At 91 years old, J.L. Hunter Rountree, known as “Red,” was caught red-handed robbing a bank, making him the oldest convicted bank robber.
After pleading guilty to robbing $1,999 (£1,243.08) from a bank in Abilene, Texas, USA on 12 August 2003, he was sentenced to 151 months in prison on 23 January 2004, which he served at the US Medical Center for Federal Prisoners in Fort Worth, Texas.
Unarmed, Rountree shuffled into a bank in Abilene, Texas, carrying two envelopes, one of which had the word “Robbery” written on it in red ink.
Wearing a blue baseball cap and a black long-sleeved shirt, he proceeded to the counter and handed the bank clerk both envelopes.
Rountree told the teller to stuff money into the other envelope, otherwise she would get hurt.
“I’d say, ‘Fill it with money and do it quick’,” Rountree said in a jail interview.
“And usually they do because they’re told at school to do what the robber says.”
After asking Rountree twice if he was kidding, the teller put the money into the envelope and Rountree then made off in a white 1996 Buick sedan, according to police.
But Rountree wasn’t kidding at all.
Thirty minutes later, he was pulled over by police on a highway about 20 miles (32 km) from the crime scene, after a bank employee noted the license plate of the vehicle.
“When they caught me, I was driving down the highway at 70 mph and saw the lights flashing behind me. So, I kicked it up to 90. They did too.”
“I slowed down and pulled over. The guy walked up beside the car with a gun in my face and said, ‘Get it out of the car.’ I said ‘take that damn thing out of my face. I don’t even own a gun. I’ve never owned a gun,” said Rountree.
Rountree’s method of operation was to place tape over his car’s license plate before a bank heist, but he didn’t do that the morning of the Abilene robbery.
“Oh hell, I’ll just hide the car. I didn’t do a good enough job hiding the car. When I walked out of the bank, I saw the Vice President of the bank. He saw me get into the car,” Rountree said.

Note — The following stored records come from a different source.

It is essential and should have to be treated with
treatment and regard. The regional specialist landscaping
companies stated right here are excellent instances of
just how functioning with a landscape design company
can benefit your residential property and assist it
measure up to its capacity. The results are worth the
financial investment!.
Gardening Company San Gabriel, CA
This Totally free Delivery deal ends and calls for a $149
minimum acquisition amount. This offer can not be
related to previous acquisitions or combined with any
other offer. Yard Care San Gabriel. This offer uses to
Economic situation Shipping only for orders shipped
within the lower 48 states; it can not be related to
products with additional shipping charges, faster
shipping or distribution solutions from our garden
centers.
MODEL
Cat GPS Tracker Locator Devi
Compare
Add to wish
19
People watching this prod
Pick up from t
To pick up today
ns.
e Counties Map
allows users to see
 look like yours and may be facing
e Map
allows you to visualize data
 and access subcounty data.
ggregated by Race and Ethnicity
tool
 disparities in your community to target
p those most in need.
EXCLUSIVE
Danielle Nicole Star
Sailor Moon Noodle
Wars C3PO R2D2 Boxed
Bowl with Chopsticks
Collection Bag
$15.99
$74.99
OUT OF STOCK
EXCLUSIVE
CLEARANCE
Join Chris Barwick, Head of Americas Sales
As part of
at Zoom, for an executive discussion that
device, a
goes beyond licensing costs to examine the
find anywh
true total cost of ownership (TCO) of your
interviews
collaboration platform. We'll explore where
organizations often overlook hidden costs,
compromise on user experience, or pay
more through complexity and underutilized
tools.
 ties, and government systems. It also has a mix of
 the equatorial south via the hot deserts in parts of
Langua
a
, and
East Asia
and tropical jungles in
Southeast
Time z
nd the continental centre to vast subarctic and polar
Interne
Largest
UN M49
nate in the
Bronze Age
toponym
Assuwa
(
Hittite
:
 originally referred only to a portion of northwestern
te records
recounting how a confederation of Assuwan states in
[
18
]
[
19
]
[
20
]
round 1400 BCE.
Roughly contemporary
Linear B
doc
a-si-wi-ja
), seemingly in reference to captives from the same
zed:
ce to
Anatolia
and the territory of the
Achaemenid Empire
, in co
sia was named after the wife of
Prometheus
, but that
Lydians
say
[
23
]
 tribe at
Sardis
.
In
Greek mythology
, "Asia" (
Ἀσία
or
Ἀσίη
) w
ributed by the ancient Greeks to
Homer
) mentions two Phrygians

Rountree said he robbed his first bank when he was about 80 as revenge against banks for sending him into a financial crisis.
He was also caught holding up a bank in Biloxi, Mississippi, in 1998 when he was 87, and given three years’ probation.
Then in 1999, Rountree robbed a bank in Pensacola, Florida, and served a three-year sentence as the oldest prisoner in the state.
Rountree said he had gotten away with a bunch of bank robberies and that his secret was “being smarter than the banker, and that’s not being very smart.”
Before falling on hard times, Rountree had been a businessman selling anchor chain winches for offshore drilling rigs in Texas.
After retiring, he was forced to find work again, when his retirement money soon dried up.
He began working for a Houston oil field supply business.
Shortly after, he bought a shipyard in Corpus Christi and pulled out a two-million-dollar loan for supplies to build boats.
But Rountree says the bank pulled the loans from underneath him, causing him to file for bankruptcy.
However, losing money was only the beginning of Rountree’s troubles.
His stepson was killed in a car crash, and his wife of 50 years eventually died of lung cancer.
Rountree turned to drugs and alcohol with a 31-year-old woman he met in a bar.
He married her, divorced a year later, and began his bank robbing spree at 82-years-old.
In a prison interview with the Orlando Sentinel in 2001, Rountree said, “A Corpus Christi (Texas) bank that I’d done business with had forced me into bankruptcy. I have never liked banks since.”
“I decided I would get even. And I have.”
He also told the paper that prison food was better than what was served at some nursing homes.
Rountree passed away at 92 years old at the US Medical Center for Federal Prisoners in Springfield, Missouri on 12 October 2004, and is buried in a cemetery near the prison.